- MATERIAL FOR THIS TASK

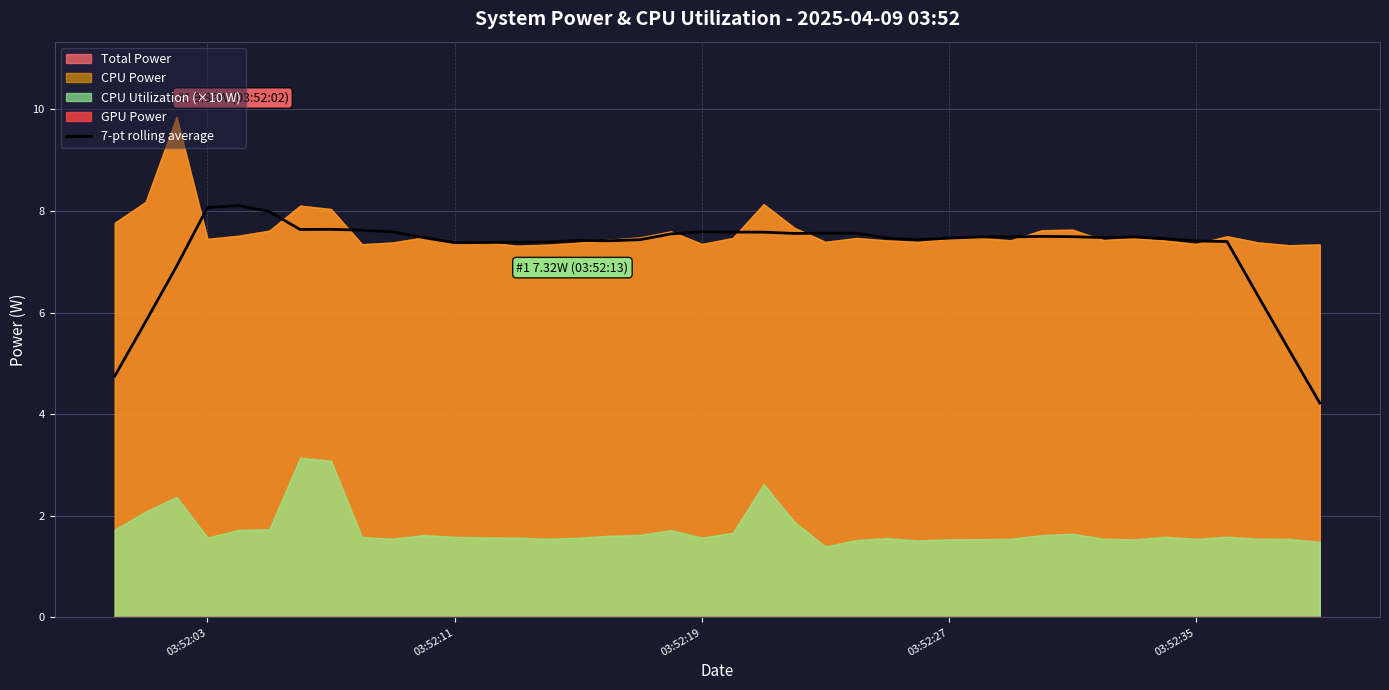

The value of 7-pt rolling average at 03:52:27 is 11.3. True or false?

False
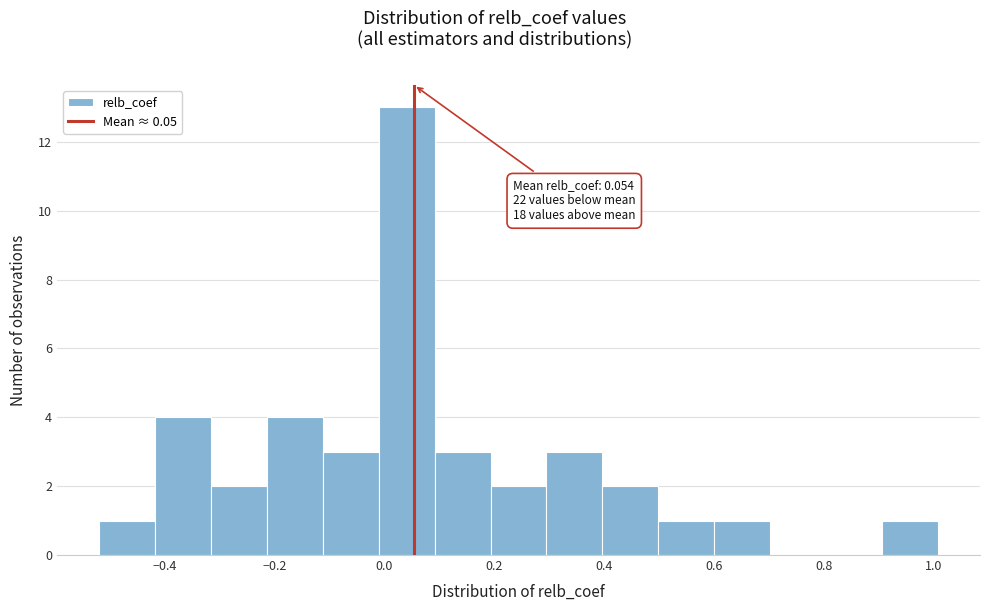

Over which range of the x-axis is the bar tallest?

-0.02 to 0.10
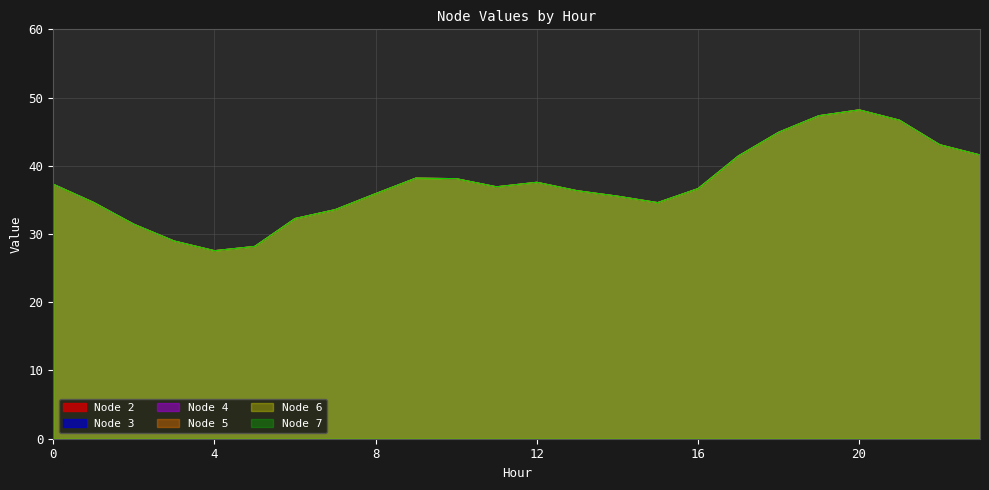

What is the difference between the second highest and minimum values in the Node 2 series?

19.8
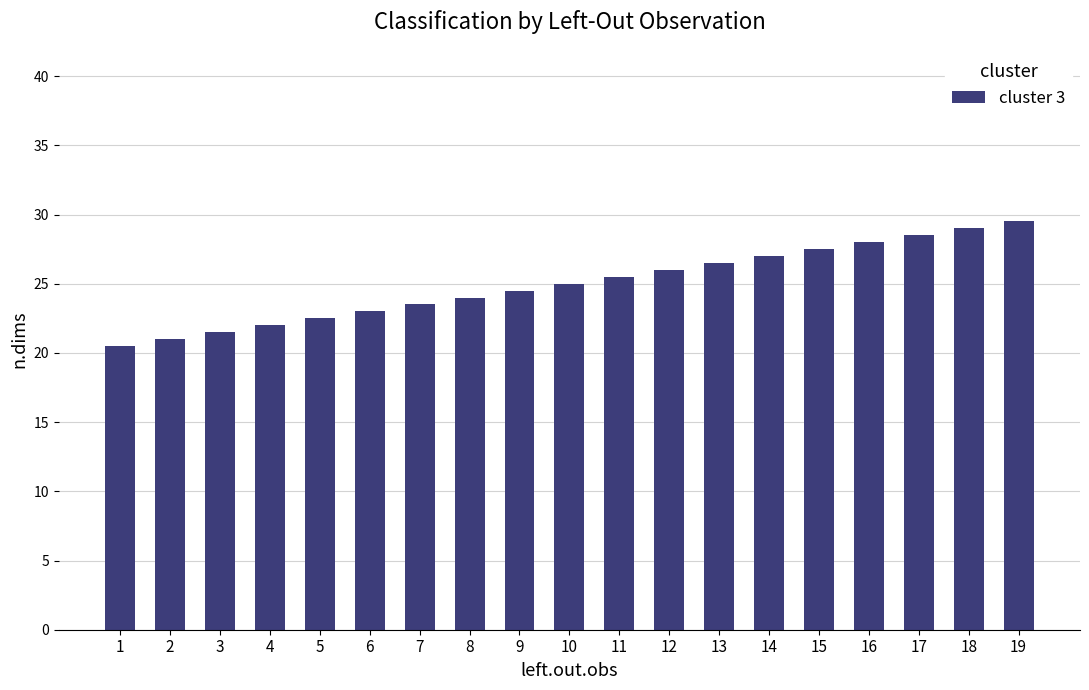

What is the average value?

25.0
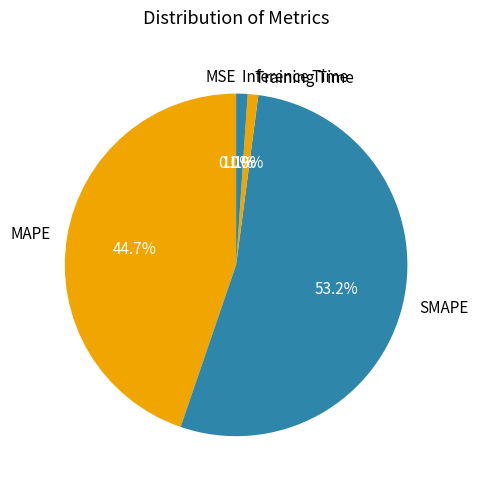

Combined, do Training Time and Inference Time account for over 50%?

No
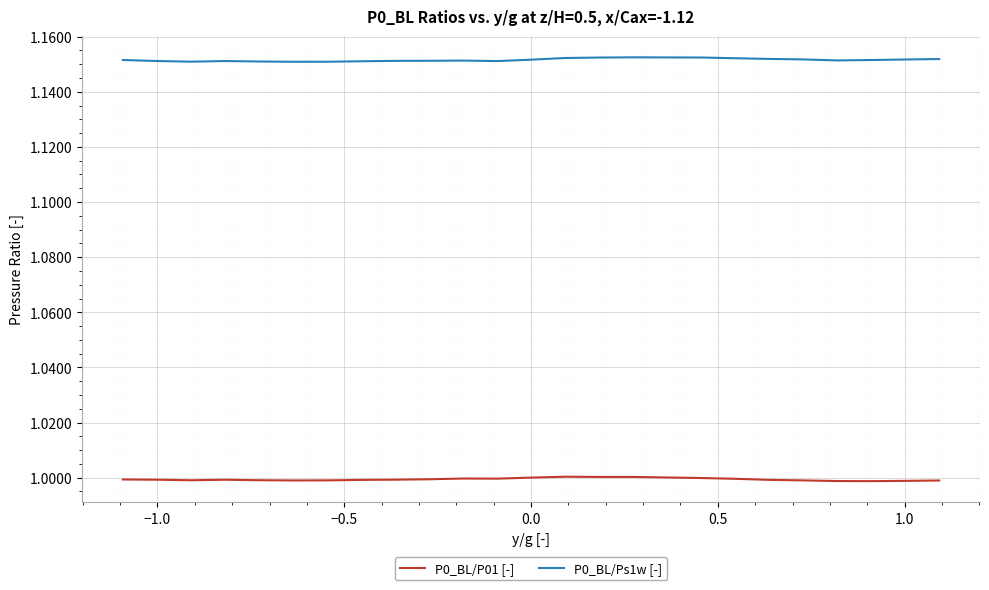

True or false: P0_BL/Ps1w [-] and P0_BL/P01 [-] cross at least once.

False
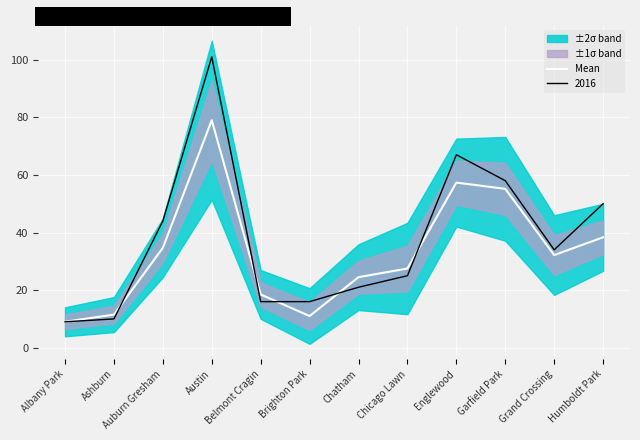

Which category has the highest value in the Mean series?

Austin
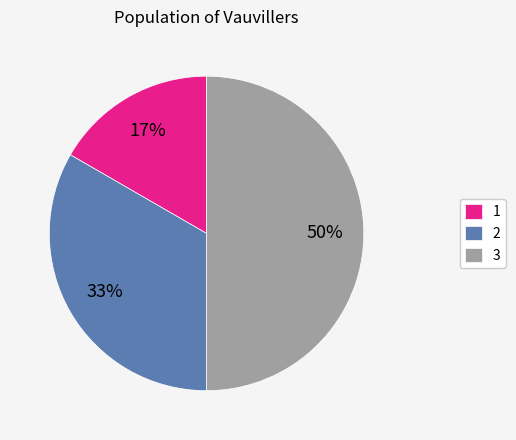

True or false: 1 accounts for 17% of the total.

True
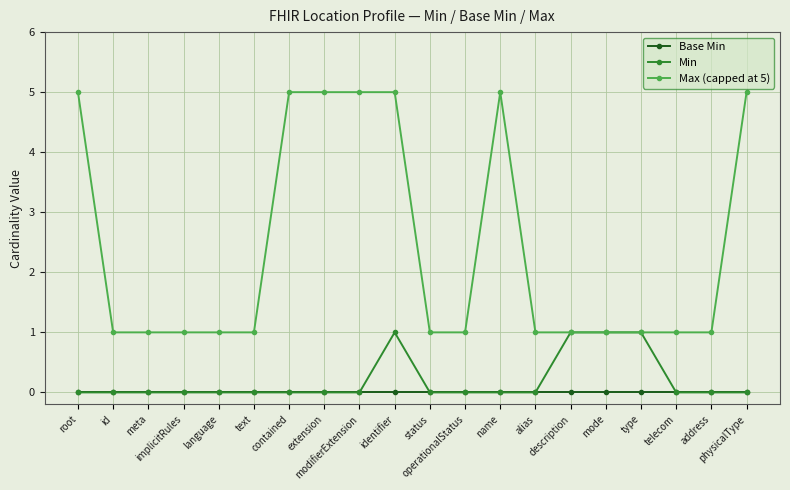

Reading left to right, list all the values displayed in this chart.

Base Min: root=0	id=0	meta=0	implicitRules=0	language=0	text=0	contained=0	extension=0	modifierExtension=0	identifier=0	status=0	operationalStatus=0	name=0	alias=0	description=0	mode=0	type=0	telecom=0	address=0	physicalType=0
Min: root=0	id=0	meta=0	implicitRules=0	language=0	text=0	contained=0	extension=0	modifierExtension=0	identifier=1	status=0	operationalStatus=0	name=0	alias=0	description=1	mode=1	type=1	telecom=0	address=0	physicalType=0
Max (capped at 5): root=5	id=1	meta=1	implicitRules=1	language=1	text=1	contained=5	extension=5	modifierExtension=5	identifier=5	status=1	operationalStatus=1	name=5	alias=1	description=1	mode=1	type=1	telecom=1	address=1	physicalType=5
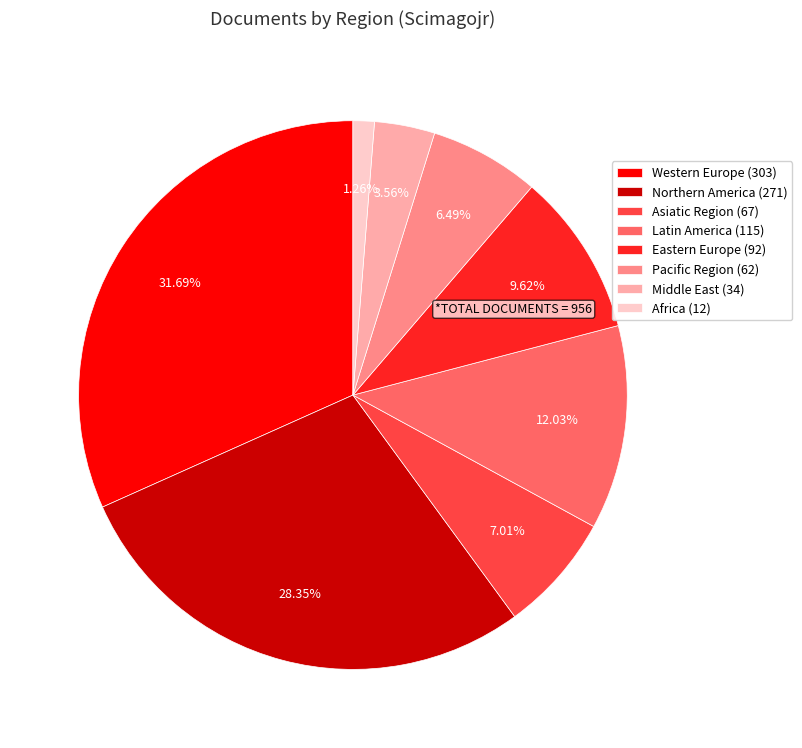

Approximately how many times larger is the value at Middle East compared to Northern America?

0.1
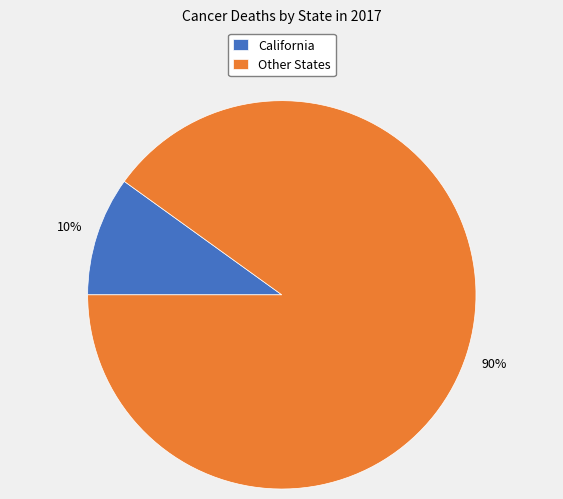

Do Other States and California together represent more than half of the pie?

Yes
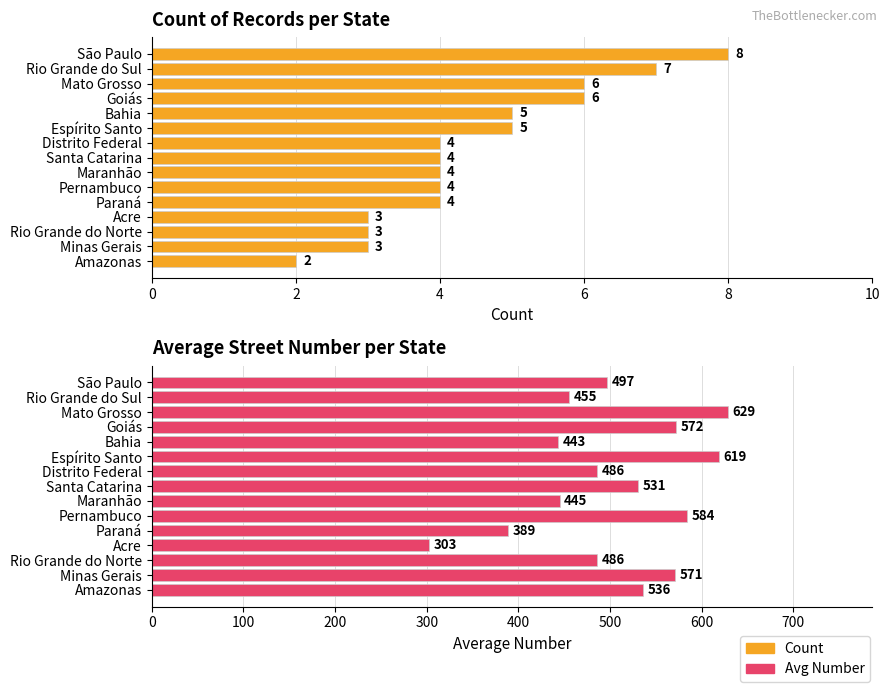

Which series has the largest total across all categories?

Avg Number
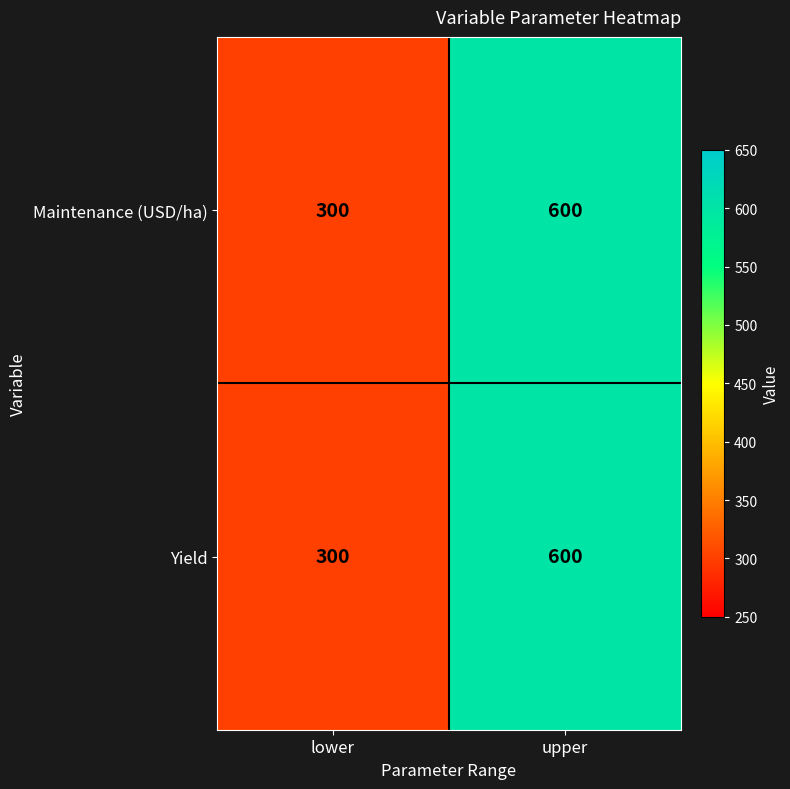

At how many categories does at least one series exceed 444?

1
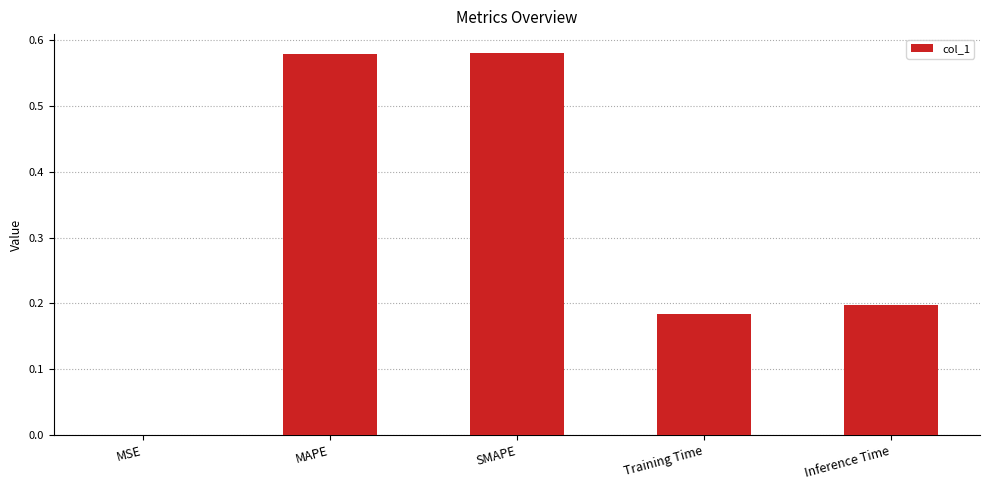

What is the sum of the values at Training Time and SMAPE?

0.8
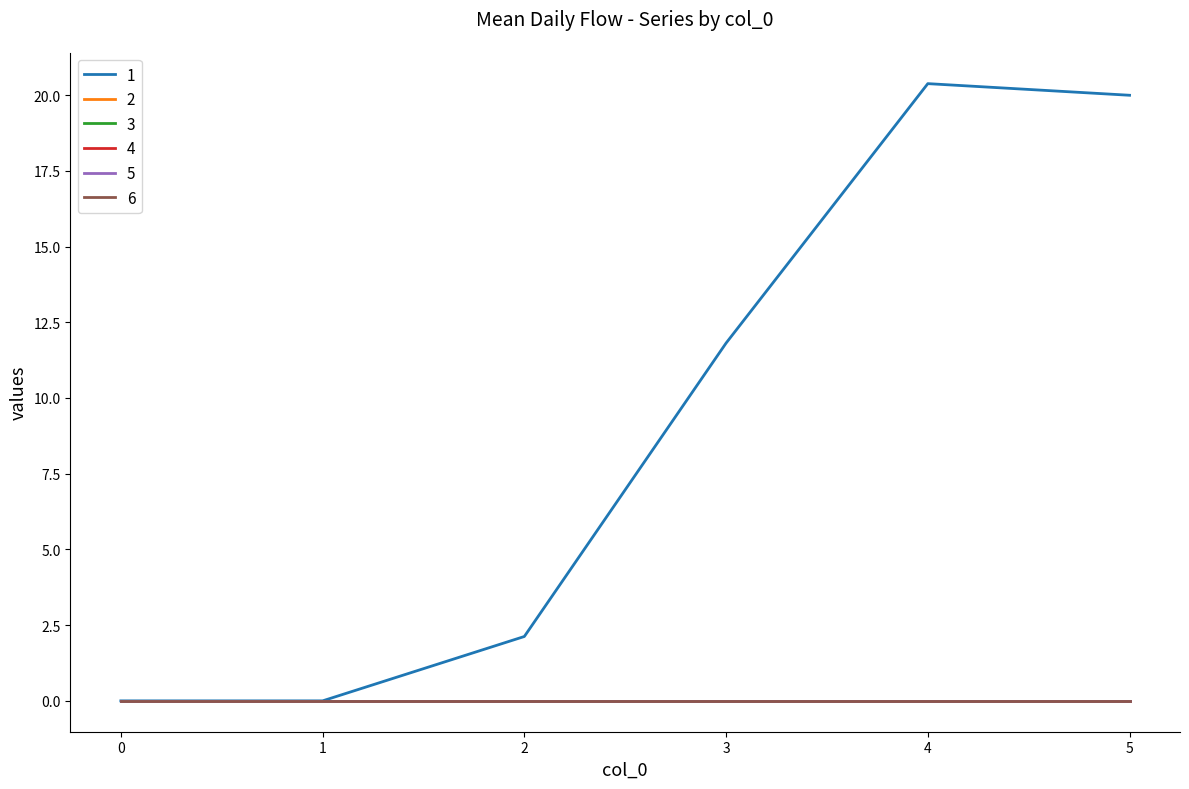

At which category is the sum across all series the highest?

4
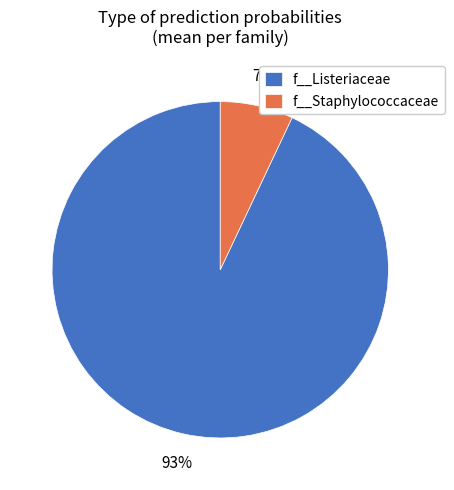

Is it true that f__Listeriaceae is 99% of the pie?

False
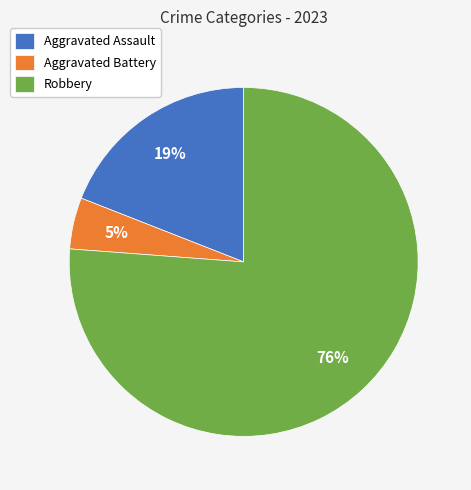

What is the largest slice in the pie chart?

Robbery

- WRITTEN TASK
Count the lines in the data above that contain the string "largest", matching case exactly. Reply with only the number.

- RESPONSE TO THE TASK
2